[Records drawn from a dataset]
--------------------

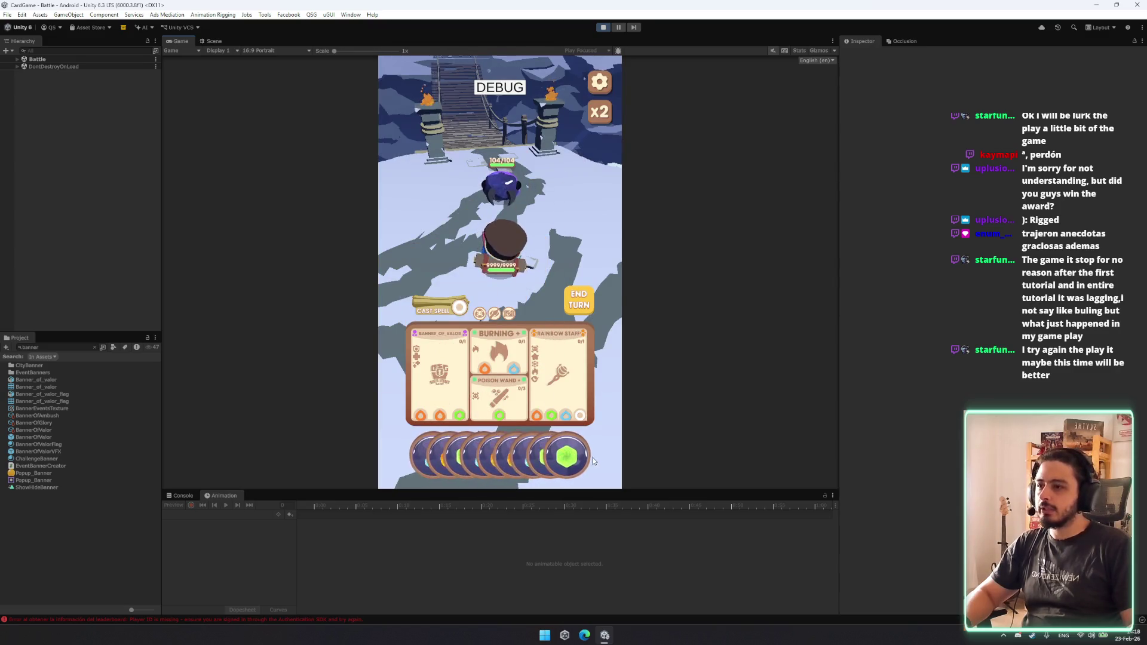
drag(496, 440, 440, 370)
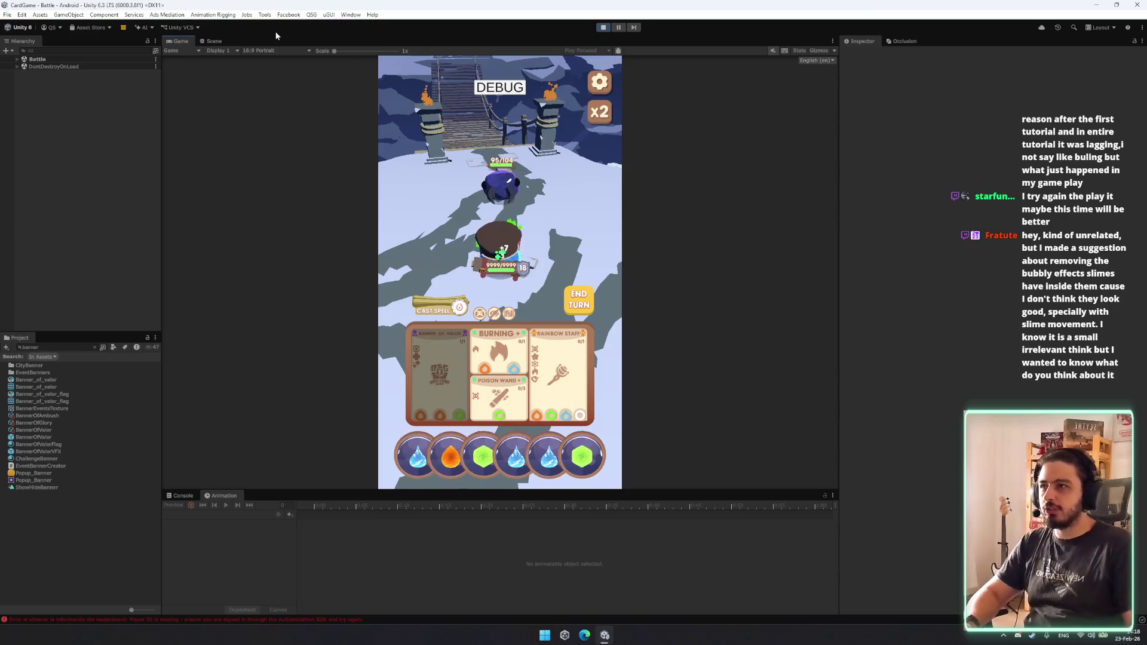
click(214, 41)
mouse_move(465, 175)
mouse_down()
mouse_move(498, 199)
mouse_move(502, 176)
mouse_move(558, 176)
mouse_move(522, 213)
mouse_move(461, 206)
mouse_move(456, 192)
mouse_up()
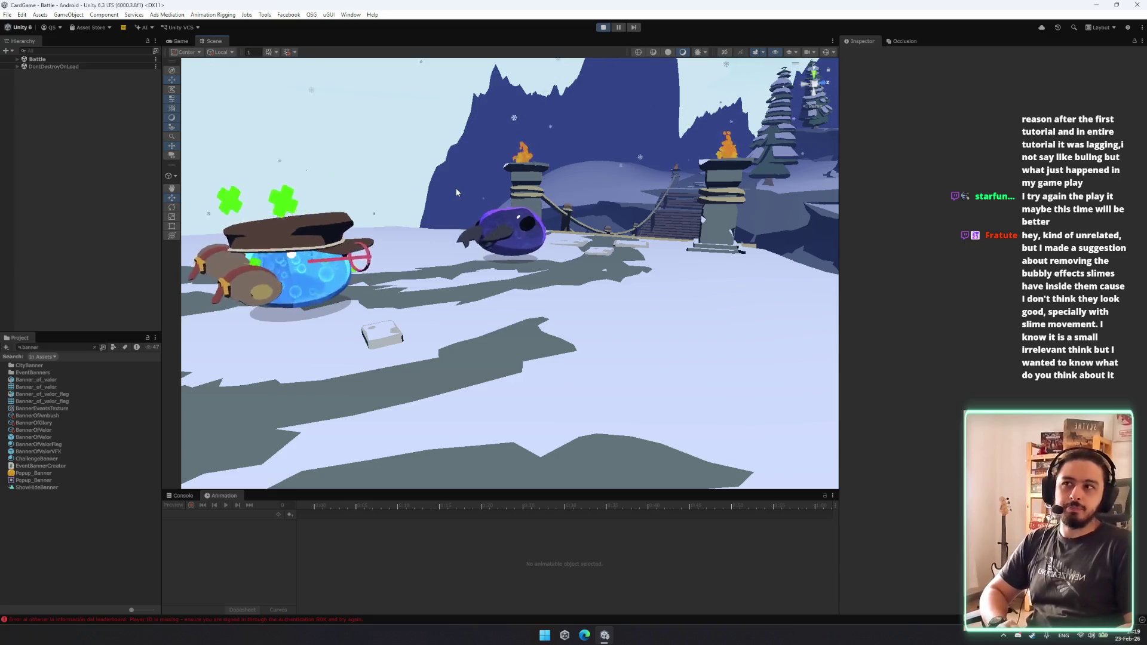
Orbit the Scene view around the battle, then return to the Game view and check its display options.
mouse_move(456, 192)
mouse_down()
mouse_move(433, 180)
mouse_move(420, 221)
mouse_up()
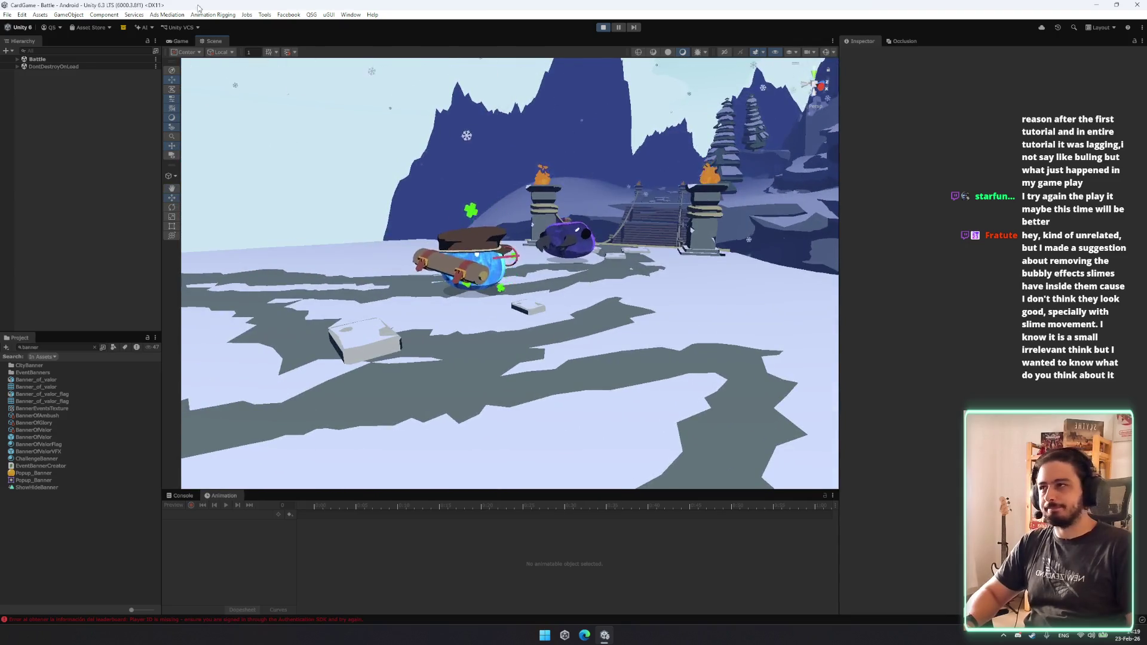
click(180, 41)
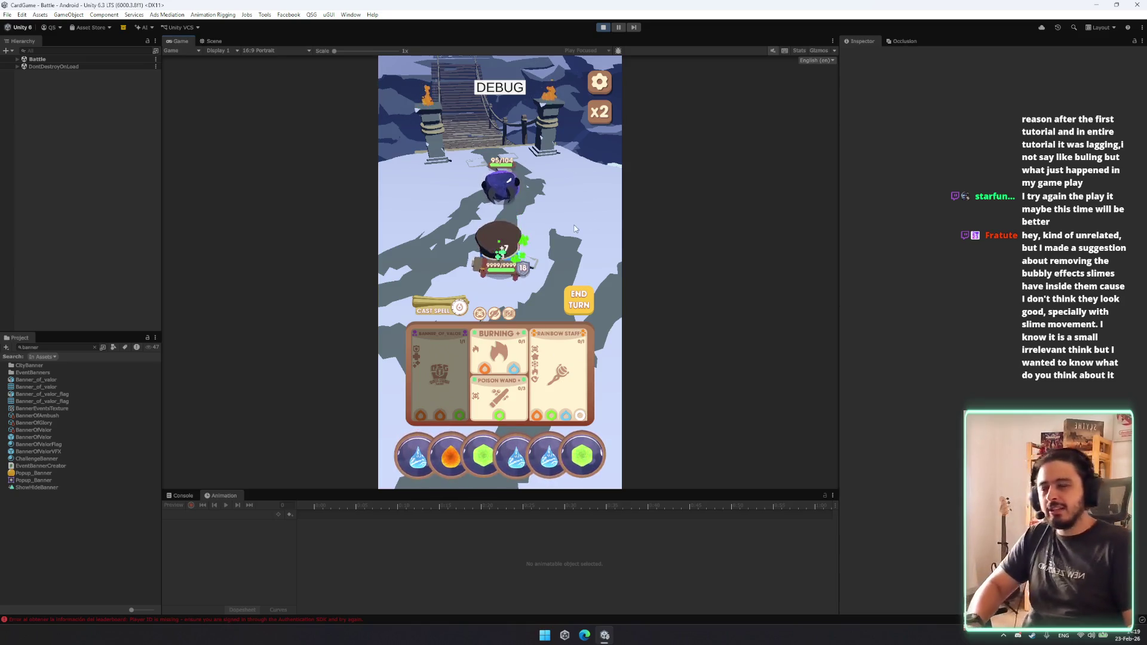
click(221, 50)
Close the Version Control panel, then zoom the Scene view onto the purple enemy slime and select it.
click(193, 28)
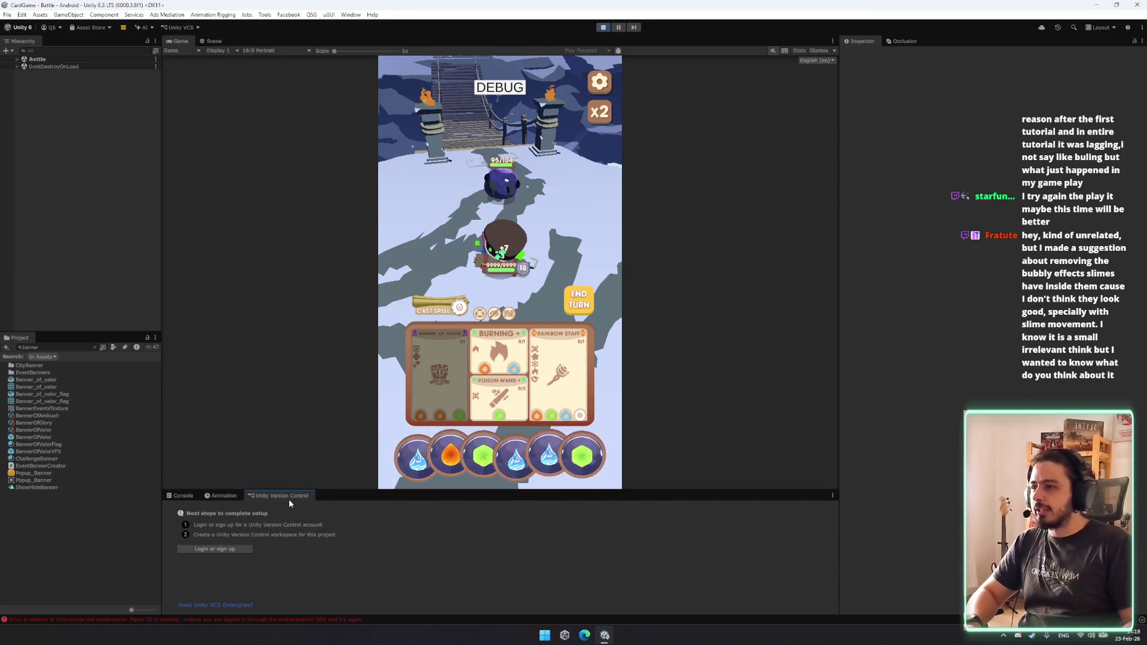
middle_click(290, 495)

--------------------

The problem: A verbatim copy of every entry is wanted; the pictures stay out of it.

Solved problem:
drag(496, 440, 440, 370)
click(214, 41)
mouse_move(465, 175)
mouse_down()
mouse_move(498, 199)
mouse_move(502, 176)
mouse_move(558, 176)
mouse_move(522, 213)
mouse_move(461, 206)
mouse_move(456, 192)
mouse_up()
Orbit the Scene view around the battle, then return to the Game view and check its display options.
mouse_move(456, 192)
mouse_down()
mouse_move(433, 180)
mouse_move(420, 221)
mouse_up()
click(180, 41)
click(221, 50)
Close the Version Control panel, then zoom the Scene view onto the purple enemy slime and select it.
click(193, 28)
middle_click(290, 495)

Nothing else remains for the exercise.